Insider Trading: SEBI Wants To Change Rules Of The Game
Besides this new framework, SEBI has also proposed a significant amendment to its insider trading framework.
The rules make trades based on unpublished price-sensitive information unlawful. Now, SEBI has proposed to change the definition of UPSI, to say that trades based on material information will fall foul of the regulations.
The materiality threshold under Listing Regulation will now apply to insider trading too, SEBI has proposed.
To back its suggestions, the regulator has cited ,1100 disclosures by the top 100 listed companies between January 2021 and September 2022. In 227 cases, the information impacted the stock price by over 2%; but only 18 were categorised as price sensitive by the companies.
SEBI has cited this data to show that while trades are being made basis UPSI, it's unable to bring enforcement action against individuals, since companies themselves are not categorising the information as UPSI.
Those of us who have seen the law evolve will find this proposal quite surprising, Rajan said. This was something that the stakeholders thought was settled after the 2018 TK Viswanathan Committee report, which had noted that not all material information is price sensitive, post which the law was amended, she said.
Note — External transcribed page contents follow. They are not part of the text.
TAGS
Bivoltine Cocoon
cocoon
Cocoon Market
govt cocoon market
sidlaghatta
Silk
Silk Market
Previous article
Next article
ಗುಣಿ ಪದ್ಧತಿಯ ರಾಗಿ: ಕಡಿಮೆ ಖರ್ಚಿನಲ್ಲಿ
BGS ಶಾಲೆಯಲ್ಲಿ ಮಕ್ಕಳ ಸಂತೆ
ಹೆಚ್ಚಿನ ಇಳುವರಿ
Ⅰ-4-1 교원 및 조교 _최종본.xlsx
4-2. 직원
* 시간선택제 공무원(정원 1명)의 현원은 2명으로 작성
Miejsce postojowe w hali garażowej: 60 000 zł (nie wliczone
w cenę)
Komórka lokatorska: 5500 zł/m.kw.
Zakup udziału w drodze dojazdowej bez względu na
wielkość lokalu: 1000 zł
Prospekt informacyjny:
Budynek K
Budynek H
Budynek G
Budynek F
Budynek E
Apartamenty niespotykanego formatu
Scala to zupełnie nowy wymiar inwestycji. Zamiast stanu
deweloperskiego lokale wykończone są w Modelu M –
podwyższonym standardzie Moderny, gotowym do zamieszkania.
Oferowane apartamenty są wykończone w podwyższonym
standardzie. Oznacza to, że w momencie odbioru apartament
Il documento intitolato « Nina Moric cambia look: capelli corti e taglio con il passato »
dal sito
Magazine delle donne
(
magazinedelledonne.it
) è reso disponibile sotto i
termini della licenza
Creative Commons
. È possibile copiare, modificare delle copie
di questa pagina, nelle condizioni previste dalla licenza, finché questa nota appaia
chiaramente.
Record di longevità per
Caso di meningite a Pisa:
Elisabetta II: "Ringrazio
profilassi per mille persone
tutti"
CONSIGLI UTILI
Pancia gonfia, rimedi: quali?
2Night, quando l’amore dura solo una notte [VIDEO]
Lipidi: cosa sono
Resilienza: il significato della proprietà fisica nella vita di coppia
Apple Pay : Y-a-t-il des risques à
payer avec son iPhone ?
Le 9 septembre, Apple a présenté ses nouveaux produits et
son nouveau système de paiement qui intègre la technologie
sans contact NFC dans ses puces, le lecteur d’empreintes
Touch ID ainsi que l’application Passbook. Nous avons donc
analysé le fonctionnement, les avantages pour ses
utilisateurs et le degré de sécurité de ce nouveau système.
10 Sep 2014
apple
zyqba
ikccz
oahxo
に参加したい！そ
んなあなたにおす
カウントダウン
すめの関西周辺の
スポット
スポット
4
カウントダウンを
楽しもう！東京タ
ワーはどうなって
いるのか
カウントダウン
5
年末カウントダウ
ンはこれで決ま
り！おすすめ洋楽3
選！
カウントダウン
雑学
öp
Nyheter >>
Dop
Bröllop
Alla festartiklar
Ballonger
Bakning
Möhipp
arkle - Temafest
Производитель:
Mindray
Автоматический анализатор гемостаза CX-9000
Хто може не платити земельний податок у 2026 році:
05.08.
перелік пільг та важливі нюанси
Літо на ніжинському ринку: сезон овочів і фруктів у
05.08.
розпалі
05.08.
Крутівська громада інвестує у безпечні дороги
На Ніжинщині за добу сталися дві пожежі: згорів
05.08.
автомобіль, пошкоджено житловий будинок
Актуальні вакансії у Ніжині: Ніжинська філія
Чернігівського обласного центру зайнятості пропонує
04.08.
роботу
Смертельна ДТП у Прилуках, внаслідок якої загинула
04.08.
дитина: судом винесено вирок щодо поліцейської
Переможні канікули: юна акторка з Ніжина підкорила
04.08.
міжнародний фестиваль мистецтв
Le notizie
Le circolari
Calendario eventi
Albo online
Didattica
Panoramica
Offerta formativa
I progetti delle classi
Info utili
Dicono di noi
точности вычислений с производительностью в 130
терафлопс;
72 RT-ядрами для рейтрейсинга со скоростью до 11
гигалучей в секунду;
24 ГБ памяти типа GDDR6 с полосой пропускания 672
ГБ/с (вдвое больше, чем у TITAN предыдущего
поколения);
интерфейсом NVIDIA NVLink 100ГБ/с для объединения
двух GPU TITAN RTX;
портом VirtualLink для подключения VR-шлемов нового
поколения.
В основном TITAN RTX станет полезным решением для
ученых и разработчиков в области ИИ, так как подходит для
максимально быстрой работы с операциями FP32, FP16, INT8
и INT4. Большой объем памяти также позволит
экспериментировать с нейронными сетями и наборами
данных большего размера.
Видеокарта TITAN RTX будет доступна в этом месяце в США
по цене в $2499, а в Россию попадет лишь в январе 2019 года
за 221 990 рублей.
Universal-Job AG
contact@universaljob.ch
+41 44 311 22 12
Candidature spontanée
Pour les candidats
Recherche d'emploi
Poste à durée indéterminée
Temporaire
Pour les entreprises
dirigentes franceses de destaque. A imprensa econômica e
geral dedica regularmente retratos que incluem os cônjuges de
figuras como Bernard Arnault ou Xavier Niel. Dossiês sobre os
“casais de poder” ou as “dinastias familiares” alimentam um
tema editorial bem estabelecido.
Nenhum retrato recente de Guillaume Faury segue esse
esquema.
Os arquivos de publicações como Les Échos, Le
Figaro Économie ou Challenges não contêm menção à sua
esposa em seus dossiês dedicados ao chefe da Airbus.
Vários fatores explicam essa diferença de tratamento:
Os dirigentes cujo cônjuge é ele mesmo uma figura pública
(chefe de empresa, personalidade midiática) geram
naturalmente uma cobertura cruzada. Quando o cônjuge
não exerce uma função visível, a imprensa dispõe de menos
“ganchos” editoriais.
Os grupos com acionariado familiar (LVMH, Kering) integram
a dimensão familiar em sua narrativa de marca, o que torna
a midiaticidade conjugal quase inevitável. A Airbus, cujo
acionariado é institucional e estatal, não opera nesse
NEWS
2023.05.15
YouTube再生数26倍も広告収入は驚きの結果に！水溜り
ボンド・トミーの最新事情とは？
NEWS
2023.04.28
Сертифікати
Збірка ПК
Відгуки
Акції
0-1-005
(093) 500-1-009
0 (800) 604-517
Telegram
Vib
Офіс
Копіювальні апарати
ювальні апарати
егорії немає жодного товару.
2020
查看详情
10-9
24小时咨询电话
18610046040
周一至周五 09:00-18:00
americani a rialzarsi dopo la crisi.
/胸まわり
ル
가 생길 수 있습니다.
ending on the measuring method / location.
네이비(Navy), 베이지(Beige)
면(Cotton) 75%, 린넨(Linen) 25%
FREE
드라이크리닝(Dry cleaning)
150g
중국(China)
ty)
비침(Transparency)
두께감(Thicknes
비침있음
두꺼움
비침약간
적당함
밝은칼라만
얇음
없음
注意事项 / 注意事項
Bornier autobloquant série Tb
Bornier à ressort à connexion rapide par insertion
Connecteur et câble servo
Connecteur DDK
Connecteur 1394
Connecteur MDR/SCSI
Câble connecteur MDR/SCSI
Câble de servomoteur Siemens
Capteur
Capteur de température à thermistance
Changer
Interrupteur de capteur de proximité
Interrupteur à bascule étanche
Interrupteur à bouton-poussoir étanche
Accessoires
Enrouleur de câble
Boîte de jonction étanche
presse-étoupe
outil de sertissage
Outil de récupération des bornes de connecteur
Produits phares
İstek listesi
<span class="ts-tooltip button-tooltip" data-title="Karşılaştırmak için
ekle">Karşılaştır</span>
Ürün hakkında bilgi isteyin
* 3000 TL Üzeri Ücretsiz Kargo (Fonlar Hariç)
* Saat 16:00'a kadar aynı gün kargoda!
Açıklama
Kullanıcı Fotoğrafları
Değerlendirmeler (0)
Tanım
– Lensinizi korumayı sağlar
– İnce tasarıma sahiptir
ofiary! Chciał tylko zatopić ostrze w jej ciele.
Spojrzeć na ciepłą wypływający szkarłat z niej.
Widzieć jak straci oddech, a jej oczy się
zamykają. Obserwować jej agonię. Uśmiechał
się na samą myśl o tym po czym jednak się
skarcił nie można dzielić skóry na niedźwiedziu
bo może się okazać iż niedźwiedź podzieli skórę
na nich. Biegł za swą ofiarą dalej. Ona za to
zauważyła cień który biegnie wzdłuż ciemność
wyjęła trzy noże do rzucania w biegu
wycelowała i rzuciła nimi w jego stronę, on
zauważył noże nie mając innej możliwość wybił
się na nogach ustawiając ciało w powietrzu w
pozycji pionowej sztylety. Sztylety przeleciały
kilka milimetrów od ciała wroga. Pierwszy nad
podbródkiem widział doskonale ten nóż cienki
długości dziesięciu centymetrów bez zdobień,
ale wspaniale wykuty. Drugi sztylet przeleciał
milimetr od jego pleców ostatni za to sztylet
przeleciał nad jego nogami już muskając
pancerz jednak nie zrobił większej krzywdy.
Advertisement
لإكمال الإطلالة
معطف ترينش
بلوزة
This proposal, if implemented, will make the life of compliance officers very difficult. If they've to now treat all material information as UPSI, they have to take steps like trading window closure, pre-clearances, etc. So, SEBI will need to give clarity on these aspects as well.Shruti Rajan, Partner, Trilegal
Also, if the regulator goes ahead with this, it needs to specify that only material information emanating from the company will be considered as UPSI. Else, even a notice of an investigation or regulatory scrutiny will trigger this threshold, Rajan said.
Agrawal said that across regulations and proposals, SEBI is using various terms like unpublished price-sensitive information, material non-public information, material information or a material event. "This has completely blurred the regulatory landscape, and companies are not able to make a distinction despite the best of intentions."